September 11, 2020 at 9:41 am #584940Somehow i feel like in the question 4 bi, is related to IAS 19 and IAS 37. Firstly, It says define benefit liability arising due to the current cost expected to be deliver as per the promised term and condition if the employees remain with the company.
IAS 37 says there are 3 criteria for recognition, cost, probable outflow and past event and these three criteria have actually met. It was probable 75% of the employees will be remain with the company, 3% increase in remuneration each year from 2013. As such, the cost can be reliably measured.
Therefore, 1% should be taken up as a current cost to PL and the other corresponding entry by increase each respective years defined obligations these cost meet the liabilities/provision as per IAS37.

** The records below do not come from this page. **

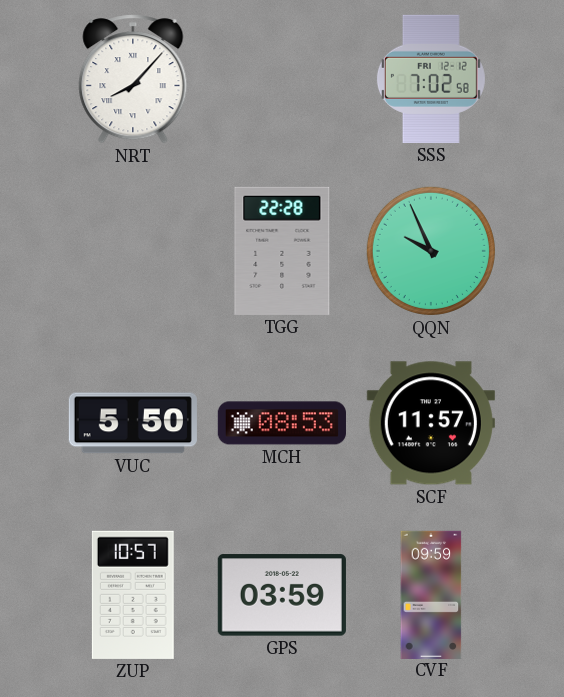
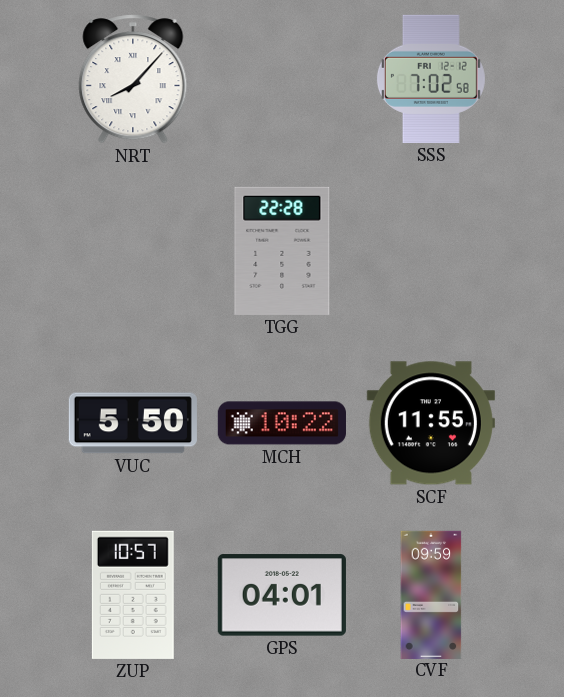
QQN: 9:56 -> none
MCH: 08:53 -> 10:22
SCF: 11:57 -> 11:55
GPS: 03:59 -> 04:01
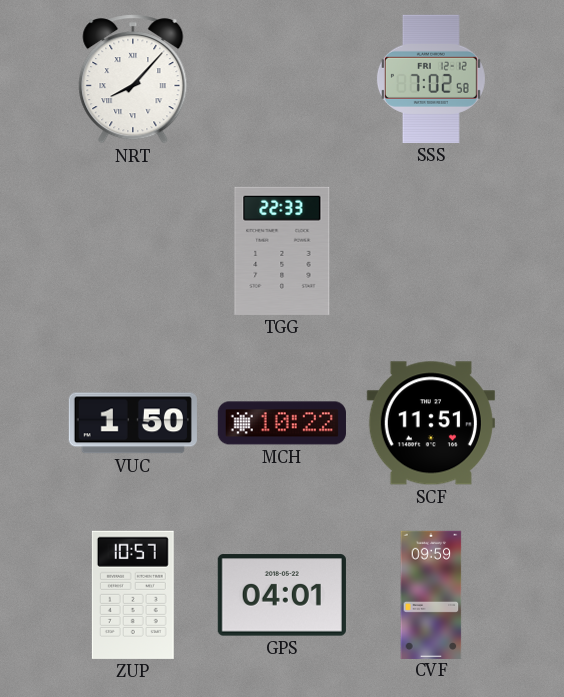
TGG: 22:28 -> 22:33
VUC: 5:50 -> 1:50
SCF: 11:55 -> 11:51
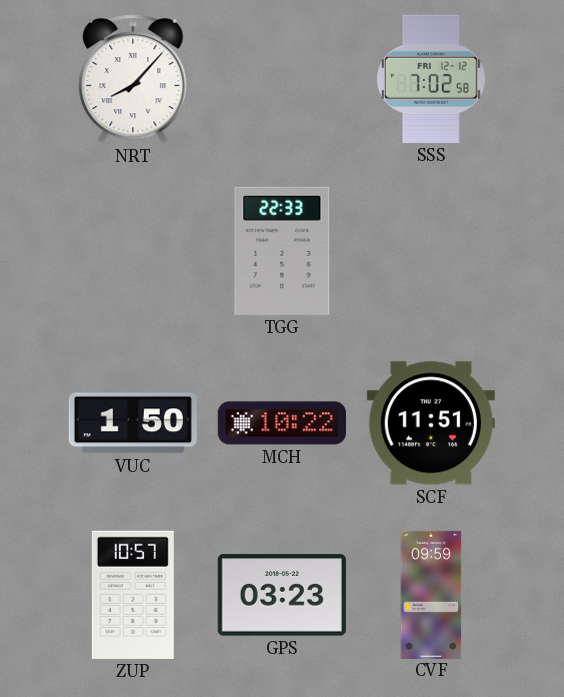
GPS: 04:01 -> 03:23
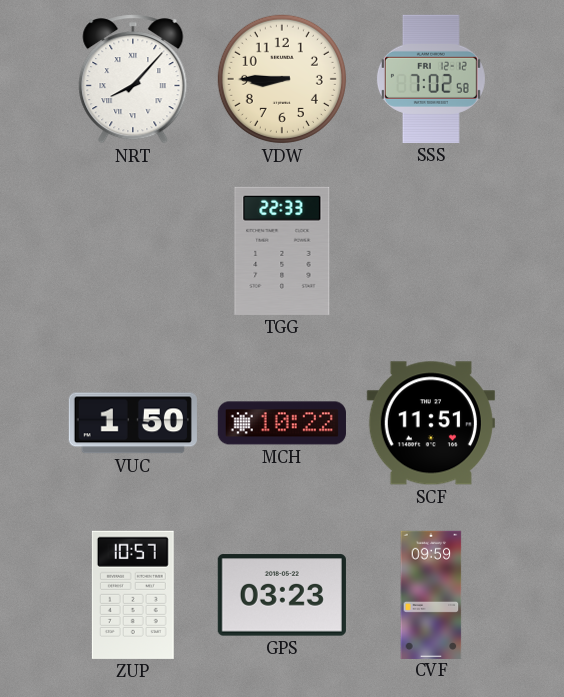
VDW: none -> 8:45
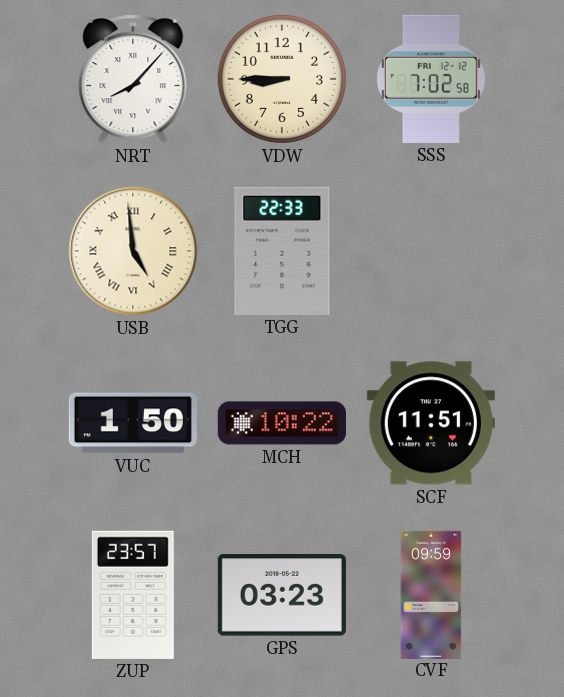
USB: none -> 4:59
ZUP: 10:57 -> 23:57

September 11, 2020 at 9:20 am #584937The closure of 6 stores should take into account for impairment because the scenario did states that many other stores similar to the the entity operate were closed. Means there are uncertainties surrounding and should conduct impairment test as there are indication (from externally ie market).
The scenario also mention that the stores was closed , essentially it should be classify and non current asset held for sale and discontinued operation. IFRS 5 requires reclassification and disclosure if its happened in the financial year.
September 11, 2020 at 8:55 am #584936My opinion about that question is IFRS 5 and IAS36 and IAS 37 can be relevant.
IFRS 5 apply because the store is already closed during the financial year. Despite the director is unwilling to classify for that nor he is willing to disclose. But the standard still requires the company to reclassify as per IFRS5 and disclose as discontinued operation.
Before reclassification, it needs to conduct impairment test and recognise at the lower of CV and FVLCTS (more relevant as no more operation means no future economic benefit, VIU less relevant) because uncertainties surrounding the situation.
IAS37 provision should be consider if there’s any constructive / legal obligation arising from those closure ie compensation to those affected employees/other cost incurred (but not future cost).
September 11, 2020 at 8:41 am #584932I think those self interest, advocacy is applicable and can bring in for discussion. As i remember, the scenario did mentioned that the customer is approaching the chief accountant and offer him a good employment post. I think from practical view, he actually has two option either to accept the offer, or to consult with someone like his superior/management. Since it is not good to turn down the offer from business point of view, but assessment of the customer credit risk would be needed since the scenario did tell customer are in bad credit rating ie cash flow tight.
Another issue is something like block chain technology that the company are promoting. I think technical competence and due care, professional behavior, integrity might be relevent as the chief accountant aware himself do not have the knowledge yet he promise the management that he can handle the project. He should have been be honest, not to discretion the profession. He is recently qualified as ACCA member.
But most importantly is what action he could do as the requirement specifically asked for that. So might need conclude with that to gain the professional marks. I guess…
September 11, 2020 at 8:30 am #584929I did the same as yours. T account is the most efficient way as we dont have much time to drag there.
September 11, 2020 at 8:24 am #584928I think just follow the requirement as it asked whether the brand should be subsumed in within goodwill or be separate accounted for. IAS38 states that if the IA is not separable it should be subsumed in within goodwill. It has to be legally or contractually separated either to sell it or use it.
The last part was about indefinite life / definite life of the two new acquisition brand. The directors intended to recognised the brand as indefinite useful life. My opinion was, the first one have long track records, it has good past experience to produce economic benefit for the entity. It should be alright be treated as indefinite useful life. However, assessment would be made each year for the if there is any indication of declining future cash in flow from the continuing use of the asset. Impairment test each year is required by comparing the carrying amount against the recoverable amount.
In respect of the 2nd brand i think not acceptable to be treated as indefinite useful life because it is new.